**What is needed:** Each record below needs to be written out exactly as it appears.

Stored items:
>>>

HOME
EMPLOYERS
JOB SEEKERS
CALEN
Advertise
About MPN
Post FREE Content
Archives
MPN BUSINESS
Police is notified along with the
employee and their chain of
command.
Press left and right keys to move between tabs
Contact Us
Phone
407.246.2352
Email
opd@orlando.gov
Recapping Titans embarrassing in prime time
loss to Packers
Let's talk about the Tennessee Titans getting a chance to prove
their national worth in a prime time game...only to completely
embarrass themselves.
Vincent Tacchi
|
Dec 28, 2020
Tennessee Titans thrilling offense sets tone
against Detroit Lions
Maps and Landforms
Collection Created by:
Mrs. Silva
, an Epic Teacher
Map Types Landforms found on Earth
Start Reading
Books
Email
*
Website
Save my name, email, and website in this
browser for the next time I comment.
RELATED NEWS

<<<

**Finished exercise:**
HOME
EMPLOYERS
JOB SEEKERS
CALEN
Advertise
About MPN
Post FREE Content
Archives
MPN BUSINESS
Police is notified along with the
employee and their chain of
command.
Press left and right keys to move between tabs
Contact Us
Phone
407.246.2352
Email
opd@orlando.gov
Recapping Titans embarrassing in prime time
loss to Packers
Let's talk about the Tennessee Titans getting a chance to prove
their national worth in a prime time game...only to completely
embarrass themselves.
Vincent Tacchi
|
Dec 28, 2020
Tennessee Titans thrilling offense sets tone
against Detroit Lions
Maps and Landforms
Collection Created by:
Mrs. Silva
, an Epic Teacher
Map Types Landforms found on Earth
Start Reading
Books
Email
*
Website
Save my name, email, and website in this
browser for the next time I comment.
RELATED NEWS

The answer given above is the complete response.